Tuntut Transparansi Penggunaan Dana PPL, Mahasiswa STKIP Sumenep Demo

SUMENEP, FaktualNews.co-Puluhan mahasiswa STKIP PGRI Sumenep, Madura, Jawa Timur, menggelar unjuk rasa di kampusnya sendiri, Senin (15/3/2021).

Mereka mengkritisi pelaksanaan Praktik Pengenalan Lapangan (PPL) II sejak 1 Maret hingga 31 Maret mendatang. Konkretnya, mereka utamanya menuntut transparansi pengelolaan anggaraan pendaftaran PPL Rp 500 ribu.

Pantauan di lokasi, dalam aksinya mahasiswa sempat menyegel pintu utama masuk kampus. “Hari ini kampus tidak sedang baik-baik saja,” kata Korlap aksi, Moh Rusdi.

Menurut Rusdi, mahasiswa tidak diberi tahu rincian penggunaan biaya pendaftaran PPL II sebesar Rp 500 ribu itu.

“Karena untuk buku panduan saja kami hanya diberi file PDF. Seharusnya dicetak, karena pihak sekolah (yang jadi tempat mahasiswa PPL, red) menanyakannya,” ungkap dia.

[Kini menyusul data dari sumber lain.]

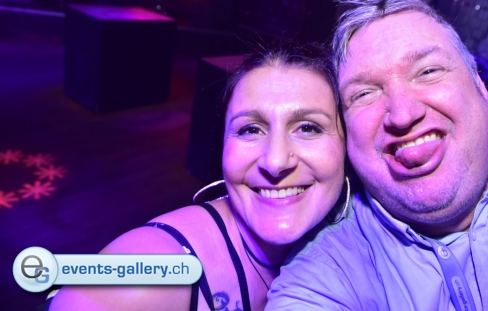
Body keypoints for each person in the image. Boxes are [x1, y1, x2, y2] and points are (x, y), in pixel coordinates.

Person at [267, 0, 488, 310]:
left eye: (428, 72)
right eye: (364, 94)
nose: (402, 114)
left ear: (482, 91)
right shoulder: (326, 271)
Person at [48, 43, 349, 310]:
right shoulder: (151, 271)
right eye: (250, 129)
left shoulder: (355, 241)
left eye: (308, 127)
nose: (275, 161)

Oleh karena itu, sebagai catatan dari mahasiswa, ke depan pihak kampus diminta lebih matang dalam melaksanakan kegiatan. Sehingga kejadian seperti ini tidak terulang.

Menanggapi unjuk rasa mahasiswa yang menilai kampus tidak transparan, Kepala Unit Praktik Pengalaman Lapangan (UPPL) STKIP PGRI Sumenep, Mohamad Suhaidi memastikan pihaknya sudah transparan.

Bahkan, pihaknya mengaku juga akan memenuhi tuntutan mahasiswa. Di antaranya mencetak buku pedoman bagi mereka dan pihak sekolah, serta membelikan cenderamata sebagaimana diminta mahasiswa.

Sementara itu, mengenai biaya PPL II yang dinilai memberatkan mengingat mengingat masih dalam kondisi pandemi Covid-19, Suhaidi berkilah sebetulnya biaya itu sudah dipotong.

“Tidak berat. Kami sudah potong, dari awalnya Rp 650 ribu menjadi Rp 500 ribu karena kami memperhatikan pandemi,” dalihnya.